Finalement, le dernier groupe à l’étude est constitué des polybromodiphényléthers (PBDE), des produits répandus qui servent à prévenir la naissance des flammes dans le mobilier et les appareils électroniques. Polluants organiques très persistants, les PBDE sont toxiques et interfèrent avec les hormones thyroïdiennes tant chez l’humain que chez le béluga. Si l’étude semble démontrer que la contamination a diminué dans les dernières années, les niveaux observés pourraient bien être problématiques. «Bien que cela ne soit qu’une hypothèse pour l’instant, nous croyons que la contamination par ces retardateurs de flammes pourrait perturber les activités de la glande thyroïdienne, expliquant ainsi les problèmes de mortalité associés aux mises bas chez les femelles», précise Stéphane Lair.
Bref, cette étude fait état d’un problème réglé (HAP) et de situations problématiques qui s’améliorent tranquillement (BPC et PBDE), mais ces contaminants ont vraisemblablement toujours des effets à la fois sur le système immunitaire des bélugas de l’estuaire et sur leur système endocrinien.
«On peut donc dire que l’environnement chimique des bélugas s’améliore et que cette étude nous permet d’expliquer un peu mieux les causes de mortalité des bélugas: système immunitaire faible qui favorise le développement de maladies infectieuses et hormones perturbées qui compliquent la mise bas, avance le vétérinaire. Mais je ne peux pas dire que je suis très optimiste, les contaminants ne sont qu’un des facteurs de mortalité des bélugas.»

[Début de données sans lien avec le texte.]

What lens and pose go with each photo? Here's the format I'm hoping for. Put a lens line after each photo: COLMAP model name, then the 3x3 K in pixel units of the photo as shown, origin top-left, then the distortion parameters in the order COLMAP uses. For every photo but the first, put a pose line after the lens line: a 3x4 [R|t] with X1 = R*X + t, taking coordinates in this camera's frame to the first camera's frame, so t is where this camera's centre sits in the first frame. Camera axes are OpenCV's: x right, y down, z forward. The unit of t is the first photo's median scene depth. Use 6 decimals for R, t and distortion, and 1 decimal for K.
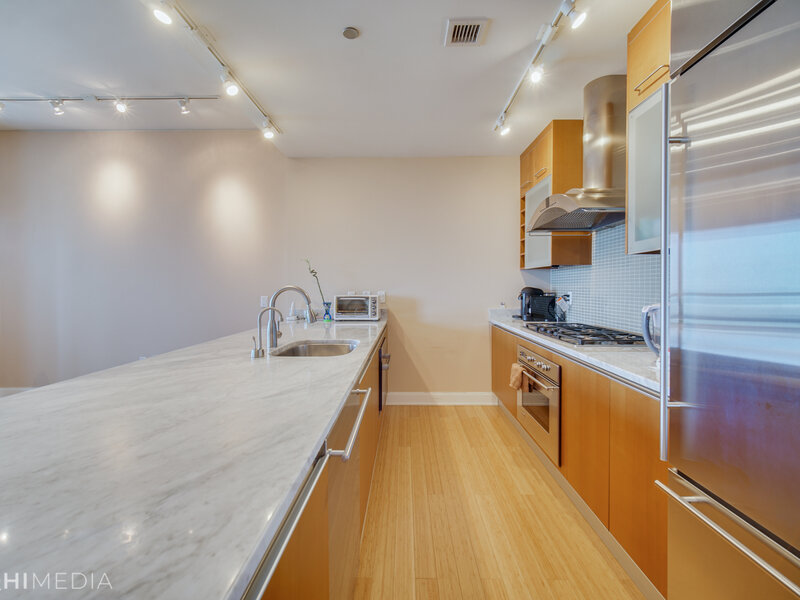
lens RADIAL K [[367.4, 0, 401.8], [0, 367.4, 285.0], [0, 0, 1]] dist [-0.003080, -0.000119]
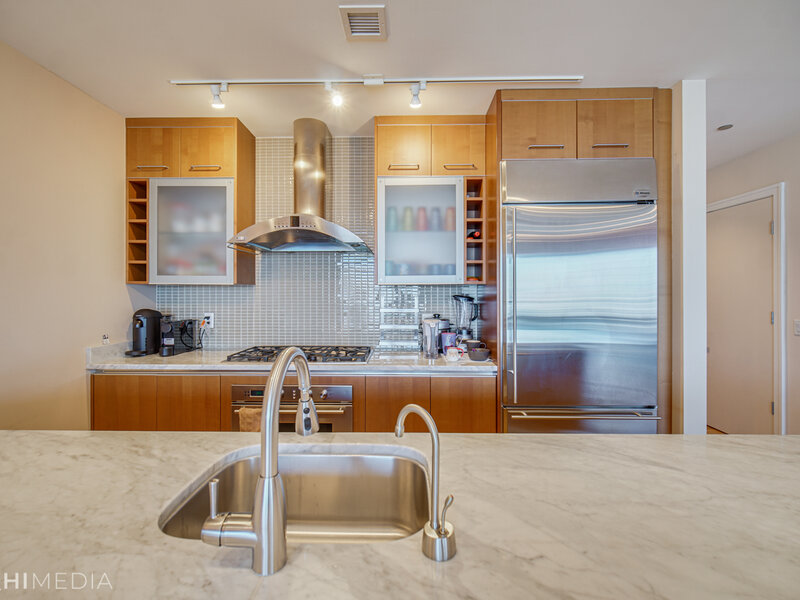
lens RADIAL K [[367.4, 0, 401.8], [0, 367.4, 285.0], [0, 0, 1]] dist [-0.003080, -0.000119]
pose [[0.004809, 0.011277, 0.999925, -0.408015], [0.003898, 0.999929, -0.011296, -0.035802], [-0.999981, 0.003952, 0.004764, 0.546977]]
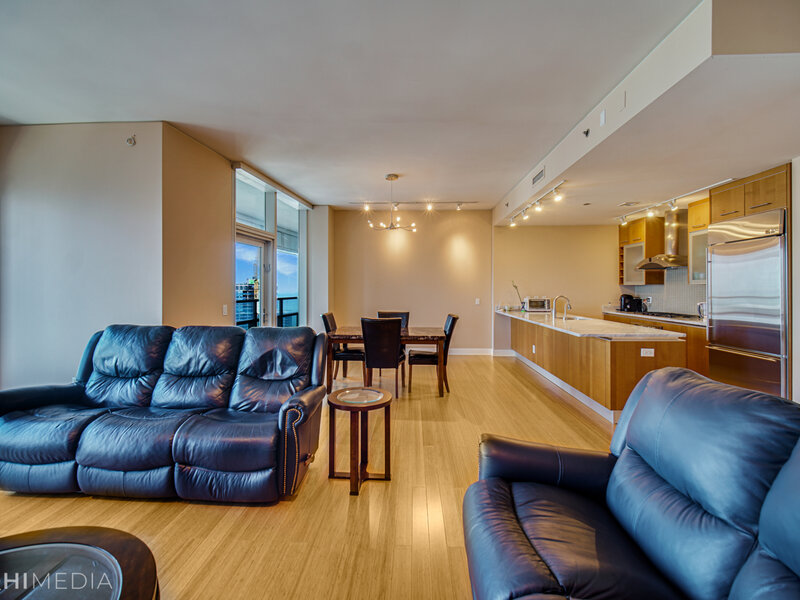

L’environnement: un enjeu de taille
Le Dr Lair ne mâche pas ses mots: les changements climatiques sont tout aussi dangereux pour les populations de bélugas que le sont les contaminants industriels. Le vétérinaire rappelle que le béluga est une espèce arctique qui suit la glace pour se nourrir, mais aussi pour s’abriter lors des tempêtes. Moins il y a de glace dans l’estuaire du Saint-Laurent, plus il devient énergivore pour lui de combattre les vagues, sans parler du réchauffement de l’eau, qui perturbe ses ressources alimentaires.
«Les changements climatiques ont des conséquences sur toute la biodiversité, mais le béluga est une espèce qui y est particulièrement sensible. Il faut changer les règlementations des industries, bannir les contaminants toxiques et surveiller les nouveaux produits qui les remplacent. Mais aussi réduire notre dépendance aux énergies fossiles, limiter notre consommation de biens et services, acheter local, etc.», insiste le chercheur.
Un peu d’histoire…
Au début du 20e siècle, la population de bélugas de l’estuaire du Saint-Laurent était estimée à 9000 individus. Puis, dans les années 1920, une chasse intensive de cet animal a fait descendre la population à 900 individus.
Une fois cette pratique interdite, les scientifiques ont pensé que ce nombre pourrait remonter. Or, les spécialistes ont été confrontés à une stabilité de la population ou plutôt à une absence de croissance.
Dans les années 1980, la Faculté de médecine vétérinaire de l’Université de Montréal, soutenue par Pêches et Océans Canada, a alors mis sur pied un programme d’examen post mortem systématique des bélugas échoués le long des côtes de l’estuaire pour déterminer le rôle de la pollution et des agents infectieux dans la mortalité de ces baleines.
L’étude rapportée dans cet article couronne donc 40 ans d’engagement de la faculté dans l’analyse pathologique et toxicologique des bélugas retrouvés morts sur les rives du Saint-Laurent.